I agree with @oyvsi ... New users should be prompted to set up MFA on first login if the entity-id is new (meaning it's a new user or method used). After generating a QR code and having them enable it, Vault would then log them out and they can log in with the new TOTP code and correct policies. The policies before MFA should only allow basic generation of the QR code to allow on-boarding to be smooth.

There really is no reason why this workflow was not thought through before releasing, it seems it should have been included in the MVP of the feature...

Hopefully this can take a little higher priority in an application that prides itself in security while trying to avoid complexity. Thanks.

ipaqmaster commented 1 year ago

Running into the same behaviour. MFA is enforced but newly provisioned users (Or in our case an entire organisation of 1500+ users) are immediately asked for and expected to produce a TOTP passcode at first login.

This puts a show-shopping pin in things having to now write some script to generate and securely transmit token's to everyone in our company.

The lack of MFA self-onboarding should be prioritised. The browser of users who have successfully authed over LDAP for the first time should reach out to write /identity/mfa/method/totp/generate and return a QR for them to scan - Appropriately erroring if the Vault browser UI runs into any permission issues along the way for administrators to fix if need be. In the meantime I'll have to think of something else.

Smithx10 commented 1 year ago

Obviously... the question is.... how does the Enterprise Version of MFA handle this?

con-f-use commented 9 months ago

Enterprise or not, a secret management system without convenient MFA throughout the whole workflow and all uses is pretty dangerous and reckless in this day and age. I opened the first issue requesting MFA in the OSS version. Thanks and credits to Hashicorp for listening :heart:. In that issue, I argued:

A strong and healthy business behind Vault keeps it growing and financed, which is good for open-source users, too. However, in a world of constant security breaches and increasing compute power to break passwords, I think the benefit of protecting the FOSS community's sensitive data outweighs the revenue caused by TOPT as an enterprise feature.

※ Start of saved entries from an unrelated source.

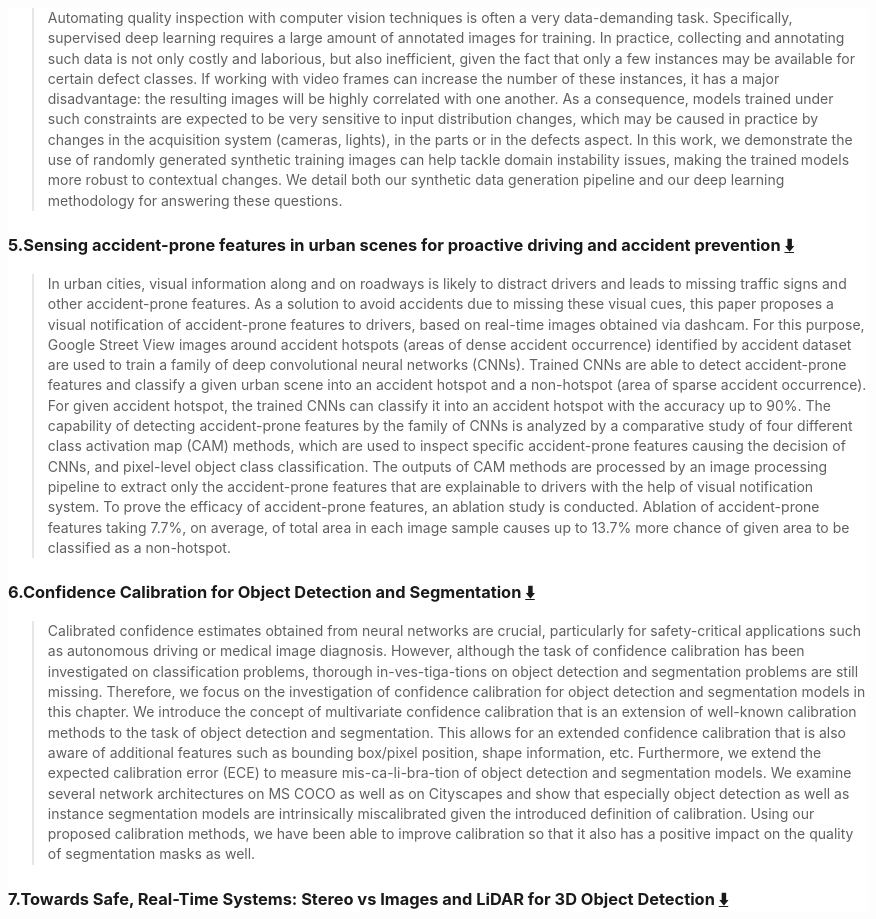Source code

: >  Automating quality inspection with computer vision techniques is often a very data-demanding task. Specifically, supervised deep learning requires a large amount of annotated images for training. In practice, collecting and annotating such data is not only costly and laborious, but also inefficient, given the fact that only a few instances may be available for certain defect classes. If working with video frames can increase the number of these instances, it has a major disadvantage: the resulting images will be highly correlated with one another. As a consequence, models trained under such constraints are expected to be very sensitive to input distribution changes, which may be caused in practice by changes in the acquisition system (cameras, lights), in the parts or in the defects aspect. In this work, we demonstrate the use of randomly generated synthetic training images can help tackle domain instability issues, making the trained models more robust to contextual changes. We detail both our synthetic data generation pipeline and our deep learning methodology for answering these questions.      
### 5.Sensing accident-prone features in urban scenes for proactive driving and accident prevention  [ :arrow_down: ](https://arxiv.org/pdf/2202.12788.pdf)
>  In urban cities, visual information along and on roadways is likely to distract drivers and leads to missing traffic signs and other accident-prone features. As a solution to avoid accidents due to missing these visual cues, this paper proposes a visual notification of accident-prone features to drivers, based on real-time images obtained via dashcam. For this purpose, Google Street View images around accident hotspots (areas of dense accident occurrence) identified by accident dataset are used to train a family of deep convolutional neural networks (CNNs). Trained CNNs are able to detect accident-prone features and classify a given urban scene into an accident hotspot and a non-hotspot (area of sparse accident occurrence). For given accident hotspot, the trained CNNs can classify it into an accident hotspot with the accuracy up to 90%. The capability of detecting accident-prone features by the family of CNNs is analyzed by a comparative study of four different class activation map (CAM) methods, which are used to inspect specific accident-prone features causing the decision of CNNs, and pixel-level object class classification. The outputs of CAM methods are processed by an image processing pipeline to extract only the accident-prone features that are explainable to drivers with the help of visual notification system. To prove the efficacy of accident-prone features, an ablation study is conducted. Ablation of accident-prone features taking 7.7%, on average, of total area in each image sample causes up to 13.7% more chance of given area to be classified as a non-hotspot.      
### 6.Confidence Calibration for Object Detection and Segmentation  [ :arrow_down: ](https://arxiv.org/pdf/2202.12785.pdf)
>  Calibrated confidence estimates obtained from neural networks are crucial, particularly for safety-critical applications such as autonomous driving or medical image diagnosis. However, although the task of confidence calibration has been investigated on classification problems, thorough in\-ves\-tiga\-tions on object detection and segmentation problems are still missing. Therefore, we focus on the investigation of confidence calibration for object detection and segmentation models in this chapter. We introduce the concept of multivariate confidence calibration that is an extension of well-known calibration methods to the task of object detection and segmentation. This allows for an extended confidence calibration that is also aware of additional features such as bounding box/pixel position, shape information, etc. Furthermore, we extend the expected calibration error (ECE) to measure mis\-ca\-li\-bra\-tion of object detection and segmentation models. We examine several network architectures on MS COCO as well as on Cityscapes and show that especially object detection as well as instance segmentation models are intrinsically miscalibrated given the introduced definition of calibration. Using our proposed calibration methods, we have been able to improve calibration so that it also has a positive impact on the quality of segmentation masks as well.      
### 7.Towards Safe, Real-Time Systems: Stereo vs Images and LiDAR for 3D Object Detection  [ :arrow_down: ](https://arxiv.org/pdf/2202.12773.pdf)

And that sentiment is true for this issue, too. There being no good onboarding when MFA is already enforced, makes vault actually dangerous. So @hsimon-hashicorp @hghaf099 , maybe you could argue for more exigent circumstance?

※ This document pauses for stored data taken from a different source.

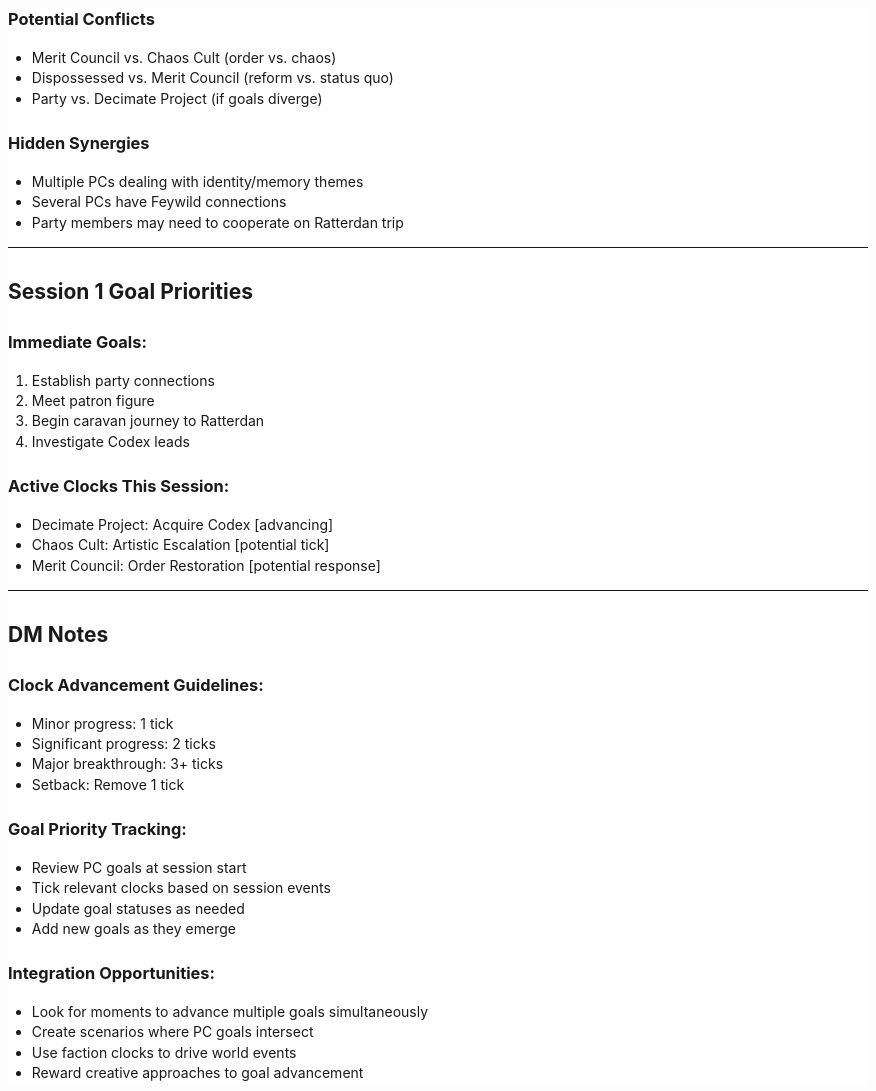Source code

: ### Potential Conflicts
- Merit Council vs. Chaos Cult (order vs. chaos)
- Dispossessed vs. Merit Council (reform vs. status quo)
- Party vs. Decimate Project (if goals diverge)

### Hidden Synergies
- Multiple PCs dealing with identity/memory themes
- Several PCs have Feywild connections
- Party members may need to cooperate on Ratterdan trip

---

## Session 1 Goal Priorities

### Immediate Goals:
1. Establish party connections
2. Meet patron figure
3. Begin caravan journey to Ratterdan
4. Investigate Codex leads

### Active Clocks This Session:
- Decimate Project: Acquire Codex [advancing]
- Chaos Cult: Artistic Escalation [potential tick]
- Merit Council: Order Restoration [potential response]

---

## DM Notes

### Clock Advancement Guidelines:
- Minor progress: 1 tick
- Significant progress: 2 ticks
- Major breakthrough: 3+ ticks
- Setback: Remove 1 tick

### Goal Priority Tracking:
- Review PC goals at session start
- Tick relevant clocks based on session events
- Update goal statuses as needed
- Add new goals as they emerge

### Integration Opportunities:
- Look for moments to advance multiple goals simultaneously
- Create scenarios where PC goals intersect
- Use faction clocks to drive world events
- Reward creative approaches to goal advancement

heatherezell commented 9 months ago

Enterprise or not, a secret management system without convenient MFA throughout the whole workflow and all uses is pretty dangerous and reckless in this day and age. I opened the first issue requesting MFA in the OSS version. Thanks and credits to Hashicorp for listening ❤️. In that issue, I argued:

A strong and healthy business behind Vault keeps it growing and financed, which is good for open-source users, too. However, in a world of constant security breaches and increasing compute power to break passwords, I think the benefit of protecting the FOSS community's sensitive data outweighs the revenue caused by TOPT as an enterprise feature.

And that sentiment is true for this issue, too. There being no good onboarding when MFA is already enforced, makes vault actually dangerous. So @hsimon-hashicorp @hghaf099 , maybe you could argue for more exigent circumstance?

Thank you for this feedback! I can take this back to our product folks and see if we can make the experience better for everyone. One of my favorite things about our community is meaningful feedback, and how much everyone cares about the product.

While I can't make any guarantees, please know that I hear you and I will bring this to the team. Thank you again!

ston1th commented 5 months ago

Hi @hsimon-hashicorp just checking in for an update on this issue since it is a much awaited feature for me and many others.

gee456 commented 3 months ago

I want to ask , is there any way to change vault so users could access the /ui/vault/mfa-setup URL but not the rest of vault even when MFA is enabled? This provides a nice self service way of users setting up their own QR code and MFA.